Can you imagine how painful it must be for these little auto men to go before equally small people on Capitol Hill in Washington to ask for other people’s money, to be rescued? Were they any good at confrontation, at tough sledding, at crisis management, they’d never find themselves in the position of talking about cash burn rates and imminent collapse. And begging, hat in hand, for billions, with a “B”.

Buick RivieraHad they started confronting and taming corrosive labor unions decades ago, Americans today might find Toyotas and BMWs little more than a passing curiosity, just as we did say, in the 1970s, when the odd Alfa Romeo or Renault was spotted amid a sea of Cadillac Sedan de Villes or Lincoln Continentals or Oldsmobile 88s. (C’mon, was there anything sexier on the road around 1970 than a Buick Riviera coupe?)
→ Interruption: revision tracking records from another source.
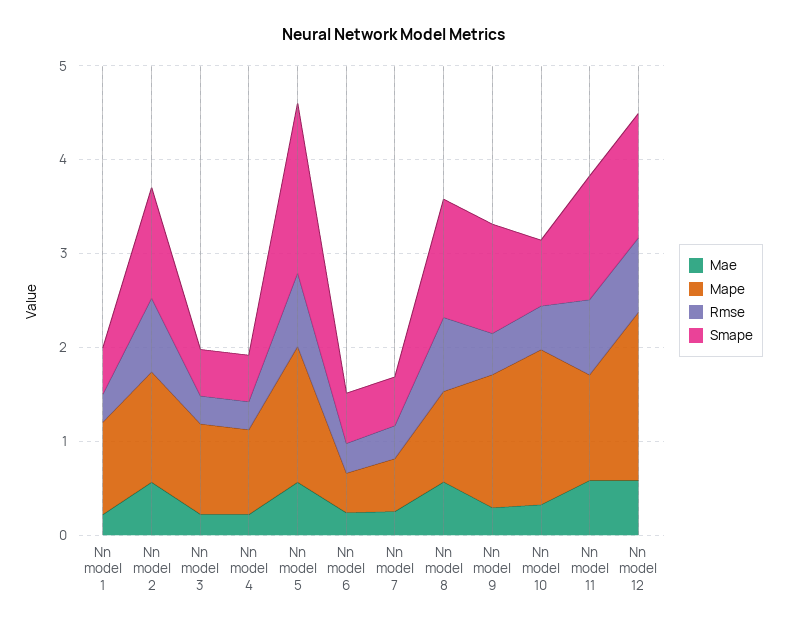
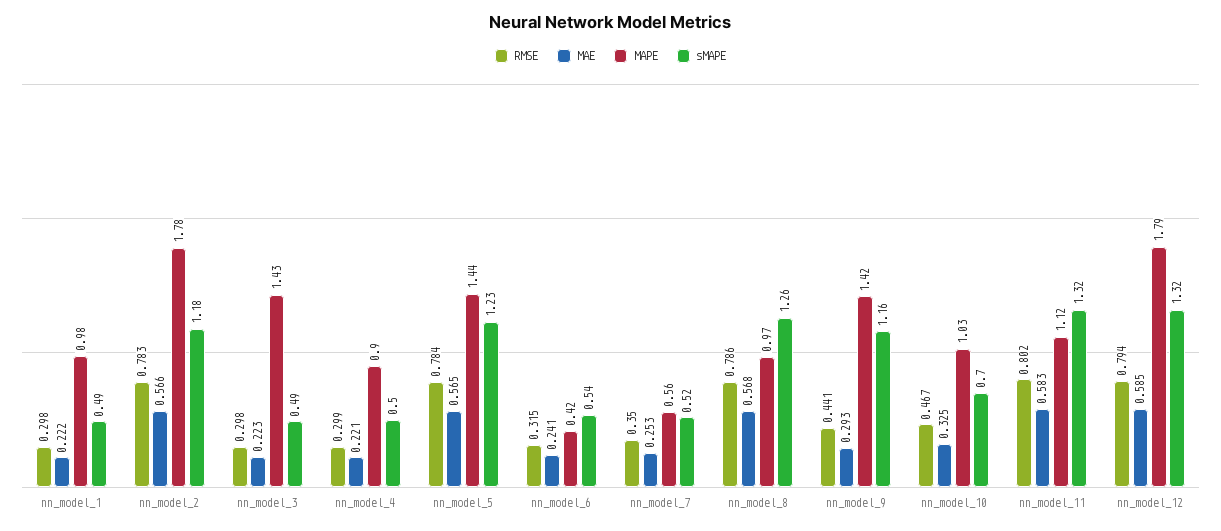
  {
    "Mae": {
      "Nn model 1": 0.222,
      "Nn model 2": 0.566,
      "Nn model 3": 0.223,
      "Nn model 4": 0.221,
      "Nn model 5": 0.565,
      "Nn model 6": 0.241,
      "Nn model 7": 0.253,
      "Nn model 8": 0.568,
      "Nn model 9": 0.293,
      "Nn model 10": 0.325,
      "Nn model 11": 0.583,
      "Nn model 12": 0.585
    },
    "Mape": {
      "Nn model 1": 0.98,
-     "Nn model 2": 1.2,
+     "Nn model 2": 1.78,
-     "Nn model 3": 1,
+     "Nn model 3": 1.43,
      "Nn model 4": 0.9,
      "Nn model 5": 1.44,
      "Nn model 6": 0.42,
      "Nn model 7": 0.56,
      "Nn model 8": 0.97,
      "Nn model 9": 1.42,
-     "Nn model 10": 1.6,
+     "Nn model 10": 1.03,
      "Nn model 11": 1.12,
      "Nn model 12": 1.79
    },
    "Rmse": {
      "Nn model 1": 0.298,
      "Nn model 2": 0.783,
      "Nn model 3": 0.298,
      "Nn model 4": 0.299,
      "Nn model 5": 0.784,
      "Nn model 6": 0.315,
      "Nn model 7": 0.35,
      "Nn model 8": 0.786,
      "Nn model 9": 0.441,
      "Nn model 10": 0.467,
      "Nn model 11": 0.802,
      "Nn model 12": 0.794
    },
    "Smape": {
      "Nn model 1": 0.49,
      "Nn model 2": 1.18,
      "Nn model 3": 0.49,
      "Nn model 4": 0.5,
-     "Nn model 5": 1.8,
+     "Nn model 5": 1.23,
      "Nn model 6": 0.54,
      "Nn model 7": 0.52,
      "Nn model 8": 1.26,
      "Nn model 9": 1.16,
      "Nn model 10": 0.7,
      "Nn model 11": 1.32,
      "Nn model 12": 1.32
    }
  }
But it did not happen. Here are the words of a journalist who spent the past three decades chronicling, perhaps unknowingly, the demise of an American industrial giant.

“In many ways,” writes Fortune’s Alex Taylor III, “the story of General Motors since the 1960s is a tale of accelerating irrelevance. Customer preferences changed, competition tightened, technology made big leaps, and GM was always driving a lap behind.”

I do not begrudge the chief executives of Chrysler, Ford and GM the comfort of traveling aboard a Gulfstream corporate jet. I just wish they’d learned, long ago, how to fly by the seat of their pants and keep U.S. automaking viable.